Saved data entries

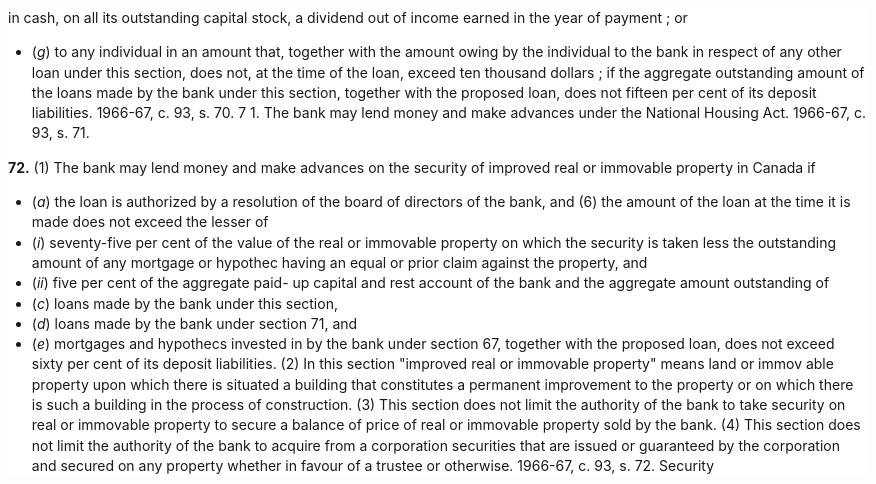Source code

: in cash, on all its outstanding capital
stock, a dividend out of income earned in
the year of payment ; or
  * (_g_) to any individual in an amount that,
together with the amount owing by the
individual to the bank in respect of any
other loan under this section, does not, at
the time of the loan, exceed ten thousand
dollars ;
if the aggregate outstanding amount of the
loans made by the bank under this section,
together with the proposed loan, does not
fifteen per cent of its deposit liabilities.
1966-67, c. 93, s. 70.
7 1. The bank may lend money and make
advances under the National Housing Act.
1966-67, c. 93, s. 71.

**72.** (1) The bank may lend money and
make advances on the security of improved
real or immovable property in Canada if
  * (_a_) the loan is authorized by a resolution
of the board of directors of the bank, and
(6) the amount of the loan at the time it is
made does not exceed the lesser of
  * (_i_) seventy-five per cent of the value of
the real or immovable property on which
the security is taken less the outstanding
amount of any mortgage or hypothec
having an equal or prior claim against
the property, and
  * (_ii_) five per cent of the aggregate paid-
up capital and rest account of the bank
and the aggregate amount outstanding of
  * (_c_) loans made by the bank under this
section,
  * (_d_) loans made by the bank under section
71, and
  * (_e_) mortgages and hypothecs invested in by
the bank under section 67,
together with the proposed loan, does not
exceed sixty per cent of its deposit liabilities.
(2) In this section "improved real or
immovable property" means land or immov
able property upon which there is situated a
building that constitutes a permanent
improvement to the property or on which
there is such a building in the process of
construction.
(3) This section does not limit the authority
of the bank to take security on real or
immovable property to secure a balance of
price of real or immovable property sold by
the bank.
(4) This section does not limit the authority
of the bank to acquire from a corporation
securities that are issued or guaranteed by the
corporation and secured on any property
whether in favour of a trustee or otherwise.
1966-67, c. 93, s. 72.
Security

▶ **Work order**
Reproduce the listing word for word, from the line containing "(1) The bank may lend money and" through the end of the listing.

▶ **Exercise answer**
**72.** (1) The bank may lend money and
make advances on the security of improved
real or immovable property in Canada if
  * (_a_) the loan is authorized by a resolution
of the board of directors of the bank, and
(6) the amount of the loan at the time it is
made does not exceed the lesser of
  * (_i_) seventy-five per cent of the value of
the real or immovable property on which
the security is taken less the outstanding
amount of any mortgage or hypothec
having an equal or prior claim against
the property, and
  * (_ii_) five per cent of the aggregate paid-
up capital and rest account of the bank
and the aggregate amount outstanding of
  * (_c_) loans made by the bank under this
section,
  * (_d_) loans made by the bank under section
71, and
  * (_e_) mortgages and hypothecs invested in by
the bank under section 67,
together with the proposed loan, does not
exceed sixty per cent of its deposit liabilities.
(2) In this section "improved real or
immovable property" means land or immov
able property upon which there is situated a
building that constitutes a permanent
improvement to the property or on which
there is such a building in the process of
construction.
(3) This section does not limit the authority
of the bank to take security on real or
immovable property to secure a balance of
price of real or immovable property sold by
the bank.
(4) This section does not limit the authority
of the bank to acquire from a corporation
securities that are issued or guaranteed by the
corporation and secured on any property
whether in favour of a trustee or otherwise.
1966-67, c. 93, s. 72.
Security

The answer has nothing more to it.